Return all of the data exactly, omitting any images.
*** Entries shown ***
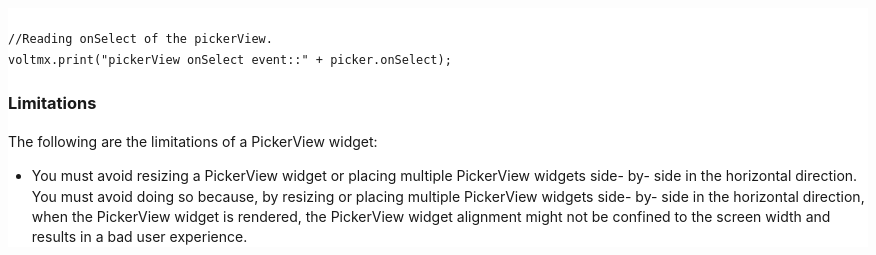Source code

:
 ```

//Reading onSelect of the pickerView.
voltmx.print("pickerView onSelect event::" + picker.onSelect);
```

### Limitations

The following are the limitations of a PickerView widget:

*   You must avoid resizing a PickerView widget or placing multiple PickerView widgets side- by- side in the horizontal direction.  
    You must avoid doing so because, by resizing or placing multiple PickerView widgets side- by- side in the horizontal direction, when the PickerView widget is rendered, the PickerView widget alignment might not be confined to the screen width and results in a bad user experience.

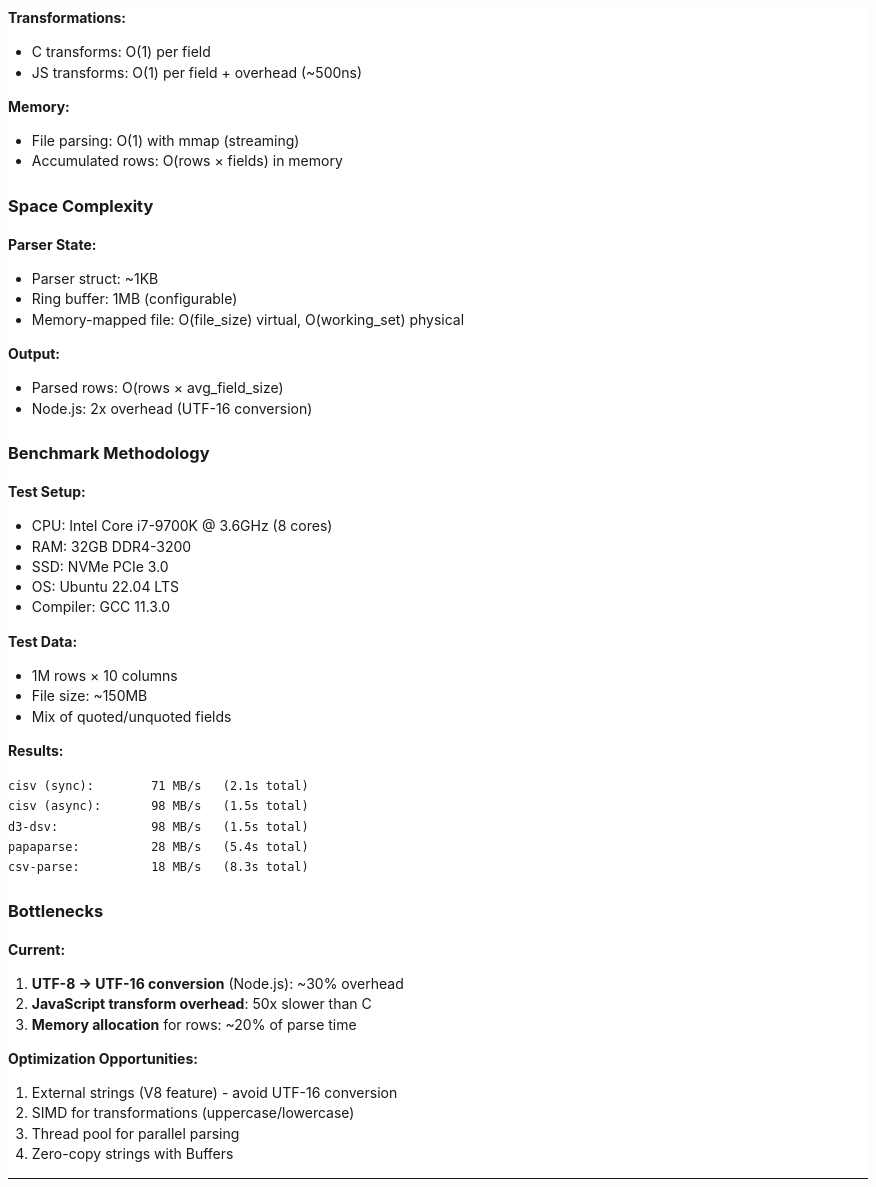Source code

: **Transformations:**
- C transforms: O(1) per field
- JS transforms: O(1) per field + overhead (~500ns)

**Memory:**
- File parsing: O(1) with mmap (streaming)
- Accumulated rows: O(rows × fields) in memory

### Space Complexity

**Parser State:**
- Parser struct: ~1KB
- Ring buffer: 1MB (configurable)
- Memory-mapped file: O(file_size) virtual, O(working_set) physical

**Output:**
- Parsed rows: O(rows × avg_field_size)
- Node.js: 2x overhead (UTF-16 conversion)

### Benchmark Methodology

**Test Setup:**
- CPU: Intel Core i7-9700K @ 3.6GHz (8 cores)
- RAM: 32GB DDR4-3200
- SSD: NVMe PCIe 3.0
- OS: Ubuntu 22.04 LTS
- Compiler: GCC 11.3.0

**Test Data:**
- 1M rows × 10 columns
- File size: ~150MB
- Mix of quoted/unquoted fields

**Results:**
```
cisv (sync):        71 MB/s   (2.1s total)
cisv (async):       98 MB/s   (1.5s total)
d3-dsv:             98 MB/s   (1.5s total)
papaparse:          28 MB/s   (5.4s total)
csv-parse:          18 MB/s   (8.3s total)
```

### Bottlenecks

**Current:**
1. **UTF-8 → UTF-16 conversion** (Node.js): ~30% overhead
2. **JavaScript transform overhead**: 50x slower than C
3. **Memory allocation** for rows: ~20% of parse time

**Optimization Opportunities:**
1. External strings (V8 feature) - avoid UTF-16 conversion
2. SIMD for transformations (uppercase/lowercase)
3. Thread pool for parallel parsing
4. Zero-copy strings with Buffers

---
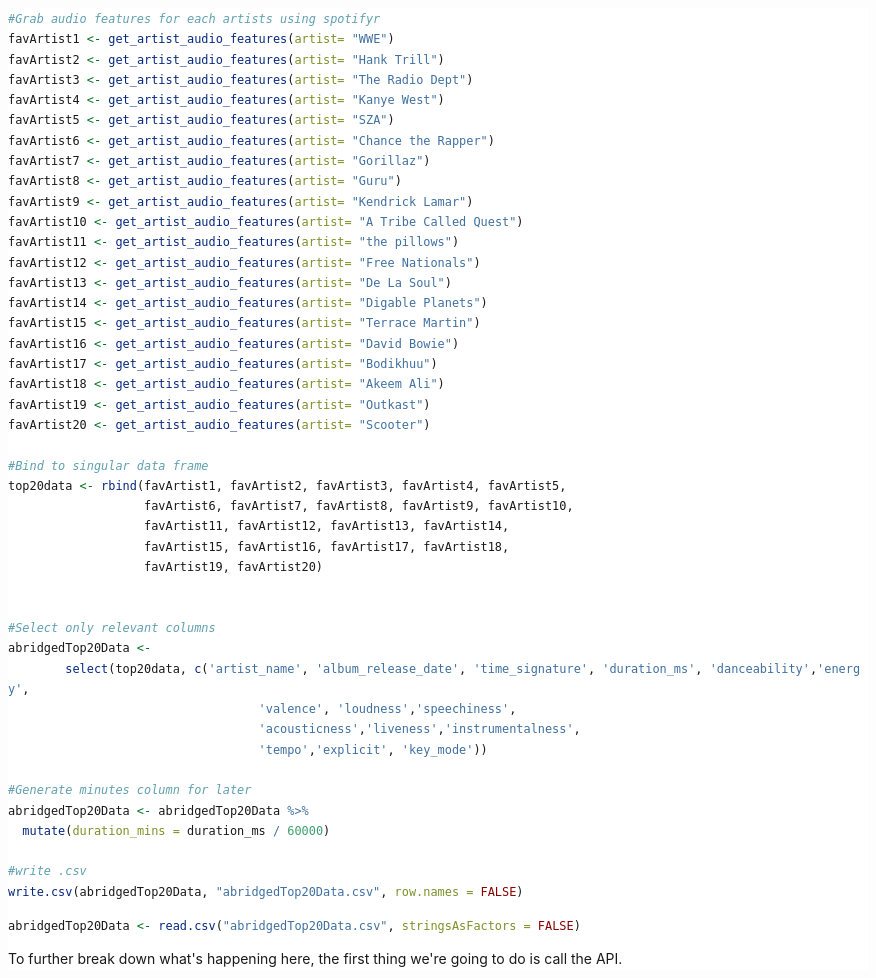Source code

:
 ```r
#Grab audio features for each artists using spotifyr 
favArtist1 <- get_artist_audio_features(artist= "WWE")
favArtist2 <- get_artist_audio_features(artist= "Hank Trill")
favArtist3 <- get_artist_audio_features(artist= "The Radio Dept")
favArtist4 <- get_artist_audio_features(artist= "Kanye West")
favArtist5 <- get_artist_audio_features(artist= "SZA")
favArtist6 <- get_artist_audio_features(artist= "Chance the Rapper")
favArtist7 <- get_artist_audio_features(artist= "Gorillaz")
favArtist8 <- get_artist_audio_features(artist= "Guru")
favArtist9 <- get_artist_audio_features(artist= "Kendrick Lamar")
favArtist10 <- get_artist_audio_features(artist= "A Tribe Called Quest")
favArtist11 <- get_artist_audio_features(artist= "the pillows")
favArtist12 <- get_artist_audio_features(artist= "Free Nationals")
favArtist13 <- get_artist_audio_features(artist= "De La Soul")
favArtist14 <- get_artist_audio_features(artist= "Digable Planets")
favArtist15 <- get_artist_audio_features(artist= "Terrace Martin")
favArtist16 <- get_artist_audio_features(artist= "David Bowie")
favArtist17 <- get_artist_audio_features(artist= "Bodikhuu")
favArtist18 <- get_artist_audio_features(artist= "Akeem Ali")
favArtist19 <- get_artist_audio_features(artist= "Outkast")
favArtist20 <- get_artist_audio_features(artist= "Scooter")

#Bind to singular data frame
top20data <- rbind(favArtist1, favArtist2, favArtist3, favArtist4, favArtist5, 
                   favArtist6, favArtist7, favArtist8, favArtist9, favArtist10, 
                   favArtist11, favArtist12, favArtist13, favArtist14, 
                   favArtist15, favArtist16, favArtist17, favArtist18, 
                   favArtist19, favArtist20)


#Select only relevant columns
abridgedTop20Data <- 
        select(top20data, c('artist_name', 'album_release_date', 'time_signature', 'duration_ms', 'danceability','energy', 
                                   'valence', 'loudness','speechiness',
                                   'acousticness','liveness','instrumentalness',
                                   'tempo','explicit', 'key_mode')) 

#Generate minutes column for later
abridgedTop20Data <- abridgedTop20Data %>% 
  mutate(duration_mins = duration_ms / 60000)

#write .csv  
write.csv(abridgedTop20Data, "abridgedTop20Data.csv", row.names = FALSE)
```

``` r
abridgedTop20Data <- read.csv("abridgedTop20Data.csv", stringsAsFactors = FALSE)
```

To further break down what's happening here, the first thing we're going
to do is call the API.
***
Exercise response:
Source code

:
 ```

//Reading onSelect of the pickerView.
voltmx.print("pickerView onSelect event::" + picker.onSelect);
```

### Limitations

The following are the limitations of a PickerView widget:

*   You must avoid resizing a PickerView widget or placing multiple PickerView widgets side- by- side in the horizontal direction.  
    You must avoid doing so because, by resizing or placing multiple PickerView widgets side- by- side in the horizontal direction, when the PickerView widget is rendered, the PickerView widget alignment might not be confined to the screen width and results in a bad user experience.

Source code

: **Transformations:**
- C transforms: O(1) per field
- JS transforms: O(1) per field + overhead (~500ns)

**Memory:**
- File parsing: O(1) with mmap (streaming)
- Accumulated rows: O(rows × fields) in memory

### Space Complexity

**Parser State:**
- Parser struct: ~1KB
- Ring buffer: 1MB (configurable)
- Memory-mapped file: O(file_size) virtual, O(working_set) physical

**Output:**
- Parsed rows: O(rows × avg_field_size)
- Node.js: 2x overhead (UTF-16 conversion)

### Benchmark Methodology

**Test Setup:**
- CPU: Intel Core i7-9700K @ 3.6GHz (8 cores)
- RAM: 32GB DDR4-3200
- SSD: NVMe PCIe 3.0
- OS: Ubuntu 22.04 LTS
- Compiler: GCC 11.3.0

**Test Data:**
- 1M rows × 10 columns
- File size: ~150MB
- Mix of quoted/unquoted fields

**Results:**
```
cisv (sync):        71 MB/s   (2.1s total)
cisv (async):       98 MB/s   (1.5s total)
d3-dsv:             98 MB/s   (1.5s total)
papaparse:          28 MB/s   (5.4s total)
csv-parse:          18 MB/s   (8.3s total)
```

### Bottlenecks

**Current:**
1. **UTF-8 → UTF-16 conversion** (Node.js): ~30% overhead
2. **JavaScript transform overhead**: 50x slower than C
3. **Memory allocation** for rows: ~20% of parse time

**Optimization Opportunities:**
1. External strings (V8 feature) - avoid UTF-16 conversion
2. SIMD for transformations (uppercase/lowercase)
3. Thread pool for parallel parsing
4. Zero-copy strings with Buffers

---
Source code

:
 ```r
#Grab audio features for each artists using spotifyr 
favArtist1 <- get_artist_audio_features(artist= "WWE")
favArtist2 <- get_artist_audio_features(artist= "Hank Trill")
favArtist3 <- get_artist_audio_features(artist= "The Radio Dept")
favArtist4 <- get_artist_audio_features(artist= "Kanye West")
favArtist5 <- get_artist_audio_features(artist= "SZA")
favArtist6 <- get_artist_audio_features(artist= "Chance the Rapper")
favArtist7 <- get_artist_audio_features(artist= "Gorillaz")
favArtist8 <- get_artist_audio_features(artist= "Guru")
favArtist9 <- get_artist_audio_features(artist= "Kendrick Lamar")
favArtist10 <- get_artist_audio_features(artist= "A Tribe Called Quest")
favArtist11 <- get_artist_audio_features(artist= "the pillows")
favArtist12 <- get_artist_audio_features(artist= "Free Nationals")
favArtist13 <- get_artist_audio_features(artist= "De La Soul")
favArtist14 <- get_artist_audio_features(artist= "Digable Planets")
favArtist15 <- get_artist_audio_features(artist= "Terrace Martin")
favArtist16 <- get_artist_audio_features(artist= "David Bowie")
favArtist17 <- get_artist_audio_features(artist= "Bodikhuu")
favArtist18 <- get_artist_audio_features(artist= "Akeem Ali")
favArtist19 <- get_artist_audio_features(artist= "Outkast")
favArtist20 <- get_artist_audio_features(artist= "Scooter")

#Bind to singular data frame
top20data <- rbind(favArtist1, favArtist2, favArtist3, favArtist4, favArtist5, 
                   favArtist6, favArtist7, favArtist8, favArtist9, favArtist10, 
                   favArtist11, favArtist12, favArtist13, favArtist14, 
                   favArtist15, favArtist16, favArtist17, favArtist18, 
                   favArtist19, favArtist20)


#Select only relevant columns
abridgedTop20Data <- 
        select(top20data, c('artist_name', 'album_release_date', 'time_signature', 'duration_ms', 'danceability','energy', 
                                   'valence', 'loudness','speechiness',
                                   'acousticness','liveness','instrumentalness',
                                   'tempo','explicit', 'key_mode')) 

#Generate minutes column for later
abridgedTop20Data <- abridgedTop20Data %>% 
  mutate(duration_mins = duration_ms / 60000)

#write .csv  
write.csv(abridgedTop20Data, "abridgedTop20Data.csv", row.names = FALSE)
```

``` r
abridgedTop20Data <- read.csv("abridgedTop20Data.csv", stringsAsFactors = FALSE)
```

To further break down what's happening here, the first thing we're going
to do is call the API.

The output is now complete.